#### [WHAT NEEDS TO BE DONE]
Format the lines running from the one containing "Feature Films" through the one containing "The Movie Database", both included, as a JSON list of strings with one string per line and blank lines omitted.

(SOURCE INFORMATION)

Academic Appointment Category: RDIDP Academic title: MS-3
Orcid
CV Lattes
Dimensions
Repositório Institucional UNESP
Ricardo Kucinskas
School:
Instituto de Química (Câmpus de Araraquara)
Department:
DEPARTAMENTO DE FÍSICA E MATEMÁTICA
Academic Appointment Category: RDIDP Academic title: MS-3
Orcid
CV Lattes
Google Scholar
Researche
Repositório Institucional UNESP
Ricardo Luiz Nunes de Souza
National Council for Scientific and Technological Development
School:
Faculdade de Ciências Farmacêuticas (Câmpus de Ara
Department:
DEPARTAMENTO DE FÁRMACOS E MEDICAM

(End SOURCE INFORMATION)
(SOURCE INFORMATION)

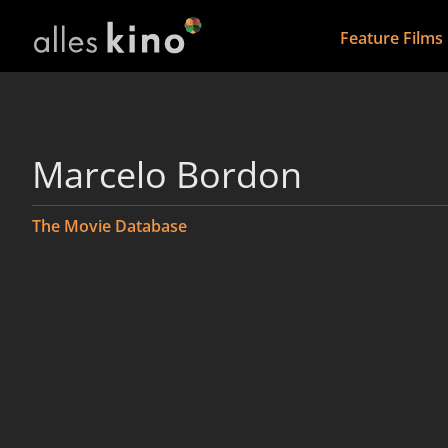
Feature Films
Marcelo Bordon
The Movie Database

(End SOURCE INFORMATION)

#### [EXERCISE RESPONSE]
[
  "Feature Films",
  "Marcelo Bordon",
  "The Movie Database"
]